Some critics speculated that Ellis Bell was a woman, but if this novel was indeed the case, it was even more astonishing and require another explanation (like a man – Branwell – really wrote the book). Some critics said such a novel could not be written by a woman – or at least should not. Could such a coarse novel really be written by a shy, unsociable young woman, as Emily was depicted to be?
“The fact that some considered that a masterpiece of violence and immorality could definitely not have been the work of a woman would later be interpreted to Branwell’s advantage,” Johan said. In this viewpoint, the author “simply had to be Branwell.”
The idea that Emily was a shy, unsociable girl was launched by Charlotte herself in 1850 when she published her preface to the second edition of Wuthering Heights. Charlotte tries to soften the charges of coarseness of against the novel by saying that Ellis Bell was living in an isolated place, in a remote district, far from the civilized world, writing about rustic characters encountered in that secluded world.

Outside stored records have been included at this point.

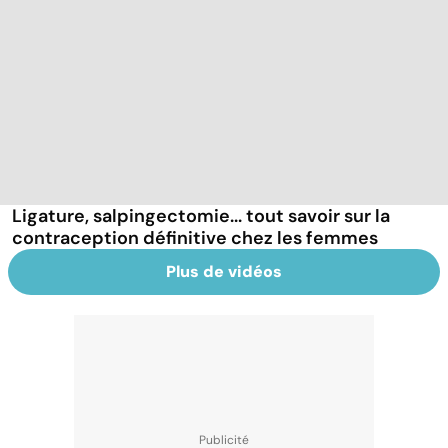
Ligature, salpingectomie... tout savoir sur la
contraception définitive chez les femmes
Plus de vidéos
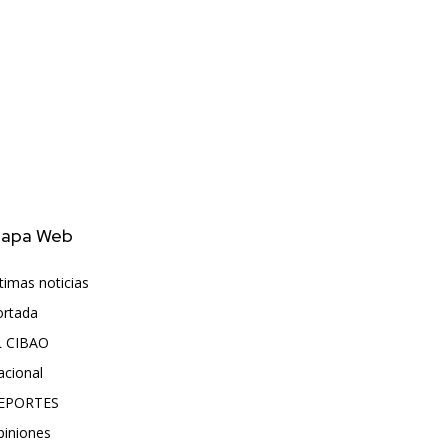
apa Web
timas noticias
6406
ortada
5570
L CIBAO
3680
acional
990
EPORTES
896
piniones
614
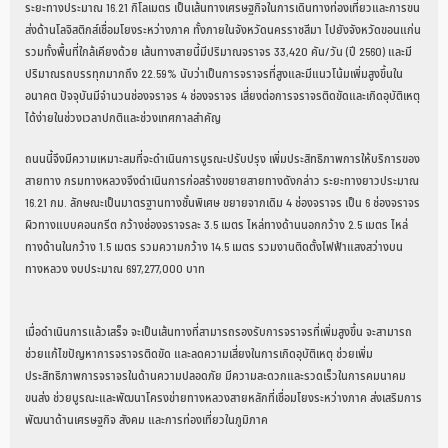
ระยะทางประมาณ 16.21 กิโลเมตร เป็นเส้นทางเศรษฐกิจในการเดินทางท่องเที่ยวและการขน
ส่งด้านโลจิสติกส์เชื่อมโยงระหว่างภาค ทั้งภายในจังหวัดนครราชสีมา ไปยังจังหวัดขอนแก่น
รวมทั้งพื้นที่ใกล้เคียงด้วย เส้นทางสายนี้มีปริมาณจราจร 33,420 คัน/วัน (ปี 2560) และมี
ปริมาณรถบรรทุกมากถึง 22.59% นับว่าเป็นการจราจรที่สูงและมีแนวโน้มเพิ่มสูงขึ้นใน
อนาคต ปัจจุบันมีจำนวนช่องจราจร 4 ช่องจราจร เสี่ยงต่อการจราจรติดขัดและเกิดอุบัติเหตุ
ได้ง่ายในช่วงเวลาปกติและช่วงเทศกาลสำคัญ
ถนนนี้จึงมีความเหมาะสมที่จะดำเนินการบูรณะปรับปรุง เพิ่มประสิทธิภาพการให้บริการของ
สายทาง กรมทางหลวงจึงดำเนินการก่อสร้างขยายสายทางดังกล่าว ระยะทางยาวประมาณ
16.21 กม. ลักษณะเป็นมาตรฐานทางชั้นพิเศษ ขยายจากเดิม 4 ช่องจราจร เป็น 6 ช่องจราจร
ผิวทางแบบคอนกรีต กว้างช่องจราจรละ 3.5 เมตร ไหล่ทางด้านนอกกว้าง 2.5 เมตร ไหล่
ทางด้านในกว้าง 1.5 เมตร รวมความกว้าง 14.5 เมตร รวมงานติดตั้งไฟฟ้าแสงสว่างบน
ทางหลวง งบประมาณ 697,277,000 บาท
เมื่อดำเนินการแล้วเสร็จ จะเป็นเส้นทางที่สามารถรองรับการจราจรที่เพิ่มสูงขึ้น จะสามารถ
ช่วยแก้ไขปัญหาการจราจรติดขัด และลดความเสี่ยงในการเกิดอุบัติเหตุ ช่วยเพิ่ม
ประสิทธิภาพการจราจรในด้านความปลอดภัย มีความสะดวกและรวดเร็วในการคมนาคม
ขนส่ง ช่วยบูรณะและพัฒนาโครงข่ายทางหลวงสายหลักที่เชื่อมโยงระหว่างภาค ส่งเสริมการ
พัฒนาด้านเศรษฐกิจ สังคม และการท่องเที่ยวในภูมิภาค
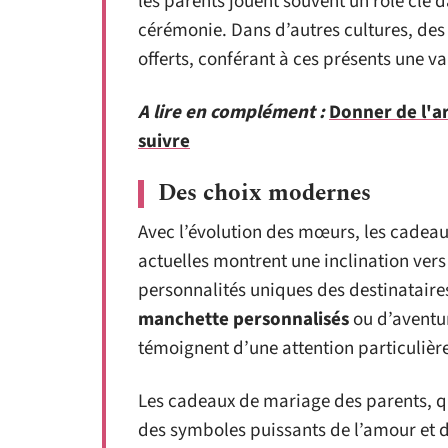
les parents jouent souvent un rôle clé d
cérémonie. Dans d’autres cultures, des 
offerts, conférant à ces présents une v
A lire en complément :
Donner de l'ar
suivre
Des choix modernes
Avec l’évolution des mœurs, les cadea
actuelles montrent une inclination vers d
personnalités uniques des destinataires
manchette personnalisés
ou d’aventu
témoignent d’une attention particulièr
Les cadeaux de mariage des parents, q
des symboles puissants de l’amour et d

“Charlotte gives her own personal, censured, even sanitized, version of the Emily we still know today – an unsociable girl living far from civilization, who just noted what she saw around her,” Johan said.
Then Elizabeth Gaskell took that explanation and ran with it in her Life of Charlotte Brontë, published in 1857. “That is why Gaskell depicted Haworth as a forlorn hellhole on the edge of the civilized world, which of course it wasn’t, since Haworth was situated only five miles from Keighley.” More fake news.
Gaskell also emphasized the idea that Branwell was a failed artist and a failed scholar. He was also a failed station master, and an unreliable private teacher, addicted to alcohol, always to be found in the local pub with the wrong friends. And of course an opium eater and gambler. For Gaskell, Branwell is the explanation for the detailed knowledge the Brontë sisters seemed to have of drunkards and gamblers – “they just noted what they saw,” Johan said.
Gaskell aimed to defend Charlotte’s literary reputation, and therefore she downplayed the literary achievements of the other siblings. Gaskell described Emily as crude and reserved.
More fake news came in 1867, when William Deardon, a friend of both Branwell and Rev. Patrick Brontë, wrote a magazine article championing Branwell as the author of Wuthering Heights. He made the point that Charlotte’s 1850 preface was the only concrete claim of Emily’s authorship, and he recalled a scene in the Cross Roads Inn around 1842 when Branwell read out some pages he claimed to have composed that sounded very similar to scenes found later in Wuthering Heights.
Dearden repeats the argument – based on Charlotte’s and Gaskell’s comments – that a young, shy and inexperienced girl could never have conceived such a cruel, coarse and violent novel. Therefore, the novel must have been written, or at least co-authored, by Emily’s brother. He provides no proof for any of his claims.
Another Branwell champion was the Yorkshire poet Alice Law, who published her study titled Patrick Branwell Brontë in 1923. Whereas Gaskell elevated Charlotte by diminishing Branwell, Law defended Branwell by denigrating Charlotte. Law trots out theory after theory for Branwell’s authorship of Wuthering Heights, including the novels “masculine tone,” but she offers no concrete evidence.
Daphne Du Maurier, whose The Infernal World of Branwell Brontë was published in 1960, attributed partial authorship to Branwell. Du Maurier claimed that Branwell and Emily could have written together, but her theory rests on the same muddy arguments as the others, Johan said.
Johan Hellinx |
In 2014, the author Chris Firth raised the discussion about Branwell’s authorship again, based on the same arguments used by Alice Law in 1923. Firth called for a computer analysis to determine who is the true author of Wuthering Heights. The analysis was subsequently performed.
The final verdict: “If anything, our results show that Branwell is the least likely member of the Brontë family to have contributed to Wuthering Heights.”
While Johan concluded that the evidence clearly points to Emily’s authorship, the debate is sure to go on – and no doubt accompanied by more fake news.